John Calvin Commentary


John Calvin Commentary
"According to their pasture, so were they filled; they were filled, and their heart was exalted: therefore have they forgotten me." — Hosea 13:6 (ASV)
The Prophet shows here that the people were in every way intractable. He has indeed handled this argument in other places, but the repetition is not superfluous.
After he had said that the people were ungrateful for not continuing in the service of their Redeemer—by whom they had been so kindly and bountifully treated in the desert, where they would have perished through famine and want if the Lord had not, in an unusual manner, brought them help in their great necessity—he now adds, “The Lord would also have allured you by other means, had you not been of a wholly wild and barbarous disposition; but from this it is clear that you are utterly disobedient, for after you have been brought out of the desert, you came to rich pastures.”
The land of Israel is here compared to rich and fertile pastures, as if he said, “God has placed you in an inheritance where you might eat to the full, as when a shepherd leads his sheep to a spot especially fertile.”
What did take place? To their pastures they came, and were filled; they were filled, and elevated became their heart, and they forgot me.
Therefore, since the Israelites had extinguished the memory of their redemption, after the Lord had fed them when hungry in the desert, and since in their fullness they rejected God, shook off His yoke, and, like ferocious horses, kicked against Him, it became evident that their nature was so unnameable that they could by no means be reduced to obedience or submission. We will defer the rest until tomorrow.
Prayer:
Grant, Almighty God, that as You do so kindly call on us daily by Your voice, meekly and calmly to offer ourselves to be ruled by You, and since You have exalted us to a high degree of honor by freeing us from the dread of the devil, and from that tyranny which kept us in miserable fear, and have also favored us with the Spirit of adoption and of hope—O grant, that we, being mindful of these benefits, may ever submit ourselves to You, and desire only to raise our voice for this purpose, that the whole world may submit itself to You, and that those who seem now to rage against You may at last be brought, as well as we, to render You obedience, so that Your Son Christ may be the Lord of all, to the end that You alone may be exalted, and that we may be made subject to You, and be at last raised up above, and become partakers of that glory which has been obtained for us by Christ our Lord.
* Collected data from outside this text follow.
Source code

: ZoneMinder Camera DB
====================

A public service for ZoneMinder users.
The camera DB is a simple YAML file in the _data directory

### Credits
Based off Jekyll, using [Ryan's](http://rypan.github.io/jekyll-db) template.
Amen.
[Exposition continues from previous day's lecture]
We observed in yesterday's lecture that the Israelites were condemned because, when fed in rich pastures, they were like mettlesome horses; and this is what commonly happens. And even Moses foretold this in his song:
My chosen, having become fat, kicked against me (Deuteronomy 32:15).
What the Prophet said was now fulfilled; fullness had produced ferocity in the people of Israel. According to their pastures, he says, they were filled; they were satiated, and their heart was elevated. Ezekiel declares the same of Sodom; when their stomach was well filled they became proud (Ezekiel 16:49). But the Prophet speaks there of their cruelty towards men, for he says that the Sodomites, while abounding in all blessings, were full of cruelty, so that they contemptuously despised the poor. But the prophet condemns here a worse thing in the people of Israel, for their heart was inflated with pride against God.
And there is, in the last place, a mention made of their forgetfulness of God. It is impossible for people who are blinded by willful self-confidence not to cast aside every fear of God and every concern for religion. And this passage teaches us that we ought to use our abundance temperately and frugally, and that we ought, in the first place, to beware lest the bounty of God should lead to a forgetfulness of Him. For it is an extreme perversion that the more generously God pours His gifts upon us, the narrower our hearts become, and that His benefits should be like veils to cover our eyes. We ought then to labor, that the benefits of God may, on the contrary, renew the recollection of Him in our minds; and then, as I have said, let moderation and frugality be added.